### TEXT SHOWN
Ryan,

Next time something like that happens, I will count to 10 before
clicking the Send button. You may have noticed in the past that
diplomacy is not an attribute that I will prominently feature on my
resume, especially not when I am mad.

However, that still leaves us with the original issue. You said,
"Surely we can tailor some of the responses so they are more specific
to your inquiry (and we will do that)."

Ryan, what I want and need from you and your team, is a relevant,
knowledgeable, and helpful reply to a support request. You know that I
do not inundate you with emails to api[at]twitter.com, or even to your
personal email addresses, even though I have many of those.

Your 1st-line support staff should know what to escalate and when to
escalate a request to an engineer.

As you have seen from others in this thread, it is a slap in the face
and an insult to one's intelligence to receive such an irrelevant
reply to a bona fide support request. I have no problem with a canned
response being sent to someone who is too lazy to RTFM.
######
WRITTEN REQUEST A >>
From the email to Ryan:
(i) What does the writer plan to do next time before clicking the Send button?
(ii) Which email address does the writer say they do not inundate with emails?
(iii) Who, according to the writer, should know when to escalate a request to an engineer?
### INFORMATION SUPPLIED
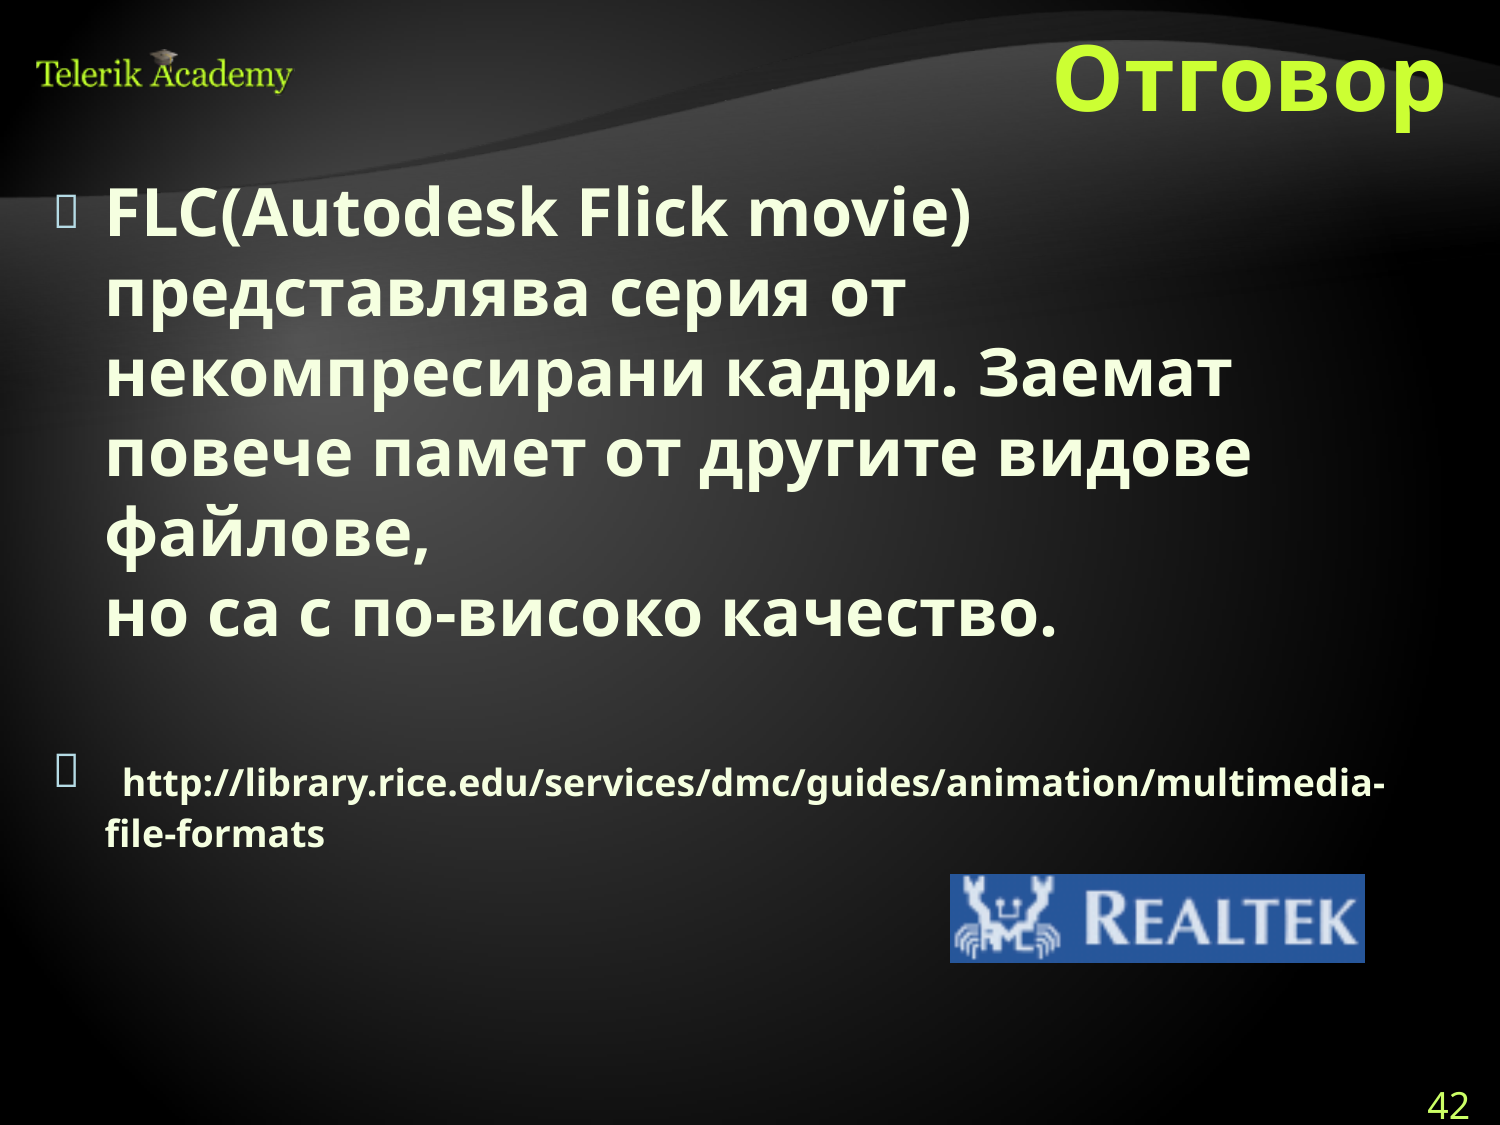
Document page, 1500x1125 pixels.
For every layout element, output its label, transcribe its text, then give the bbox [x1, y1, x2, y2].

picture [0, 0, 1500, 1125]
title Отговор [300, 12, 1463, 150]
list FLC(Autodesk Flick movie) представлява серия от некомпресирани кадри. Заемат повече памет от другите видове файлове, но са с по-високо качество. http://library.rice.edu/services/dmc/guides/animation/multimedia-file-formats [37, 162, 1463, 1088]
slide_number <number> [1412, 1074, 1488, 1113]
######
WRITTEN REQUEST B >> Can you rewrite the listing from its start down through the line containing "title Отговор [300, 12, 1463, 150]", swapping "pixels" for "px" and changing nothing else? Leave the pictures out of your answer.

TASK RESPONSE A >>
(i) Count to 10.
(ii) api[at]twitter.com
(iii) The 1st-line support staff.

TASK RESPONSE B >>
Document page, 1500x1125 px.
For every layout element, output its label, transcribe its text, then give the bbox [x1, y1, x2, y2].

picture [0, 0, 1500, 1125]
title Отговор [300, 12, 1463, 150]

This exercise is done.